I had spent two months working there when the powers that be decided to promote the old receptionist and hire me on as the new receptionist. I was through the roof! I thought “My hair won”! And I got a job! This is great! Prior to taking on this job, I had informed my temp agency of the days I would need off for my various side gigs and to fly up to San Francisco for my audition. They were in total agreement with this and would work around my schedule. The first week I worked on my own as the temp to perm receptionist, I informed the H.R. assistant of the days I would need off. He immediately rushed to my desk and said he knew nothing of this. A slight warm feeling came over me, then immediately my blood turned cold. This was not good. I went to lunch and called my temp agent and told her what had happened. When I came back from lunch, the other receptionist told me that another rep from my agency came to see me.

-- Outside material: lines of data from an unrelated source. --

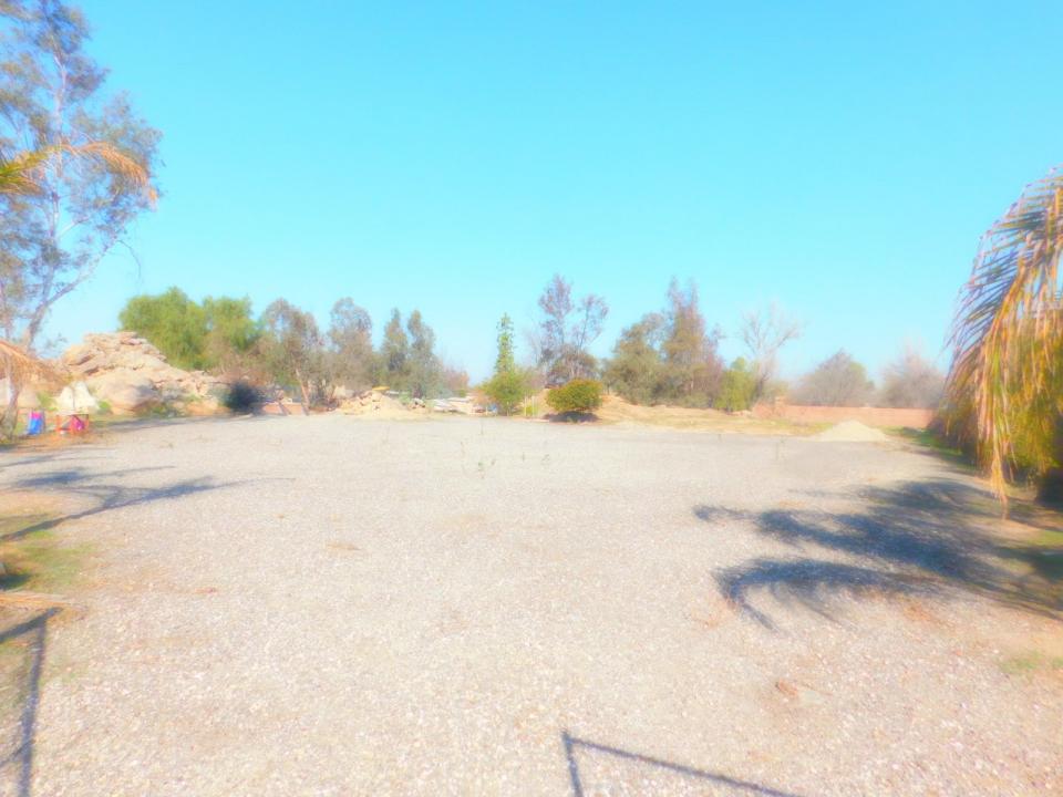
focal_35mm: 23
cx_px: 532
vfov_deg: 58.9
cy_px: 398
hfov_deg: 73.9
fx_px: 706
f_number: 3
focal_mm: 4
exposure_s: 1/1250
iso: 125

I was thinking all of this was bad, bad, bad! I immediately, started canceling my gigs; I needed this job, and was prepared to sacrifice my reputation as a musician for a day job. The following week I was on pins and needles. Christmas was coming upon us and I was doing anything and everything they had asked of me to keep this job. Then something happened, I answered a call about the Receptionist position that was available. I went cold. I called my temp agent and she broke the news to me, they are rescinding the job offer, they are looking for another receptionist. I was to stay there until they found someone else. Well as luck would have it, that weekend I got food poisoning. I didn’t make it to Monday and they told me not to come back at all. The next thing I did was try to get my gigs back. I got the one!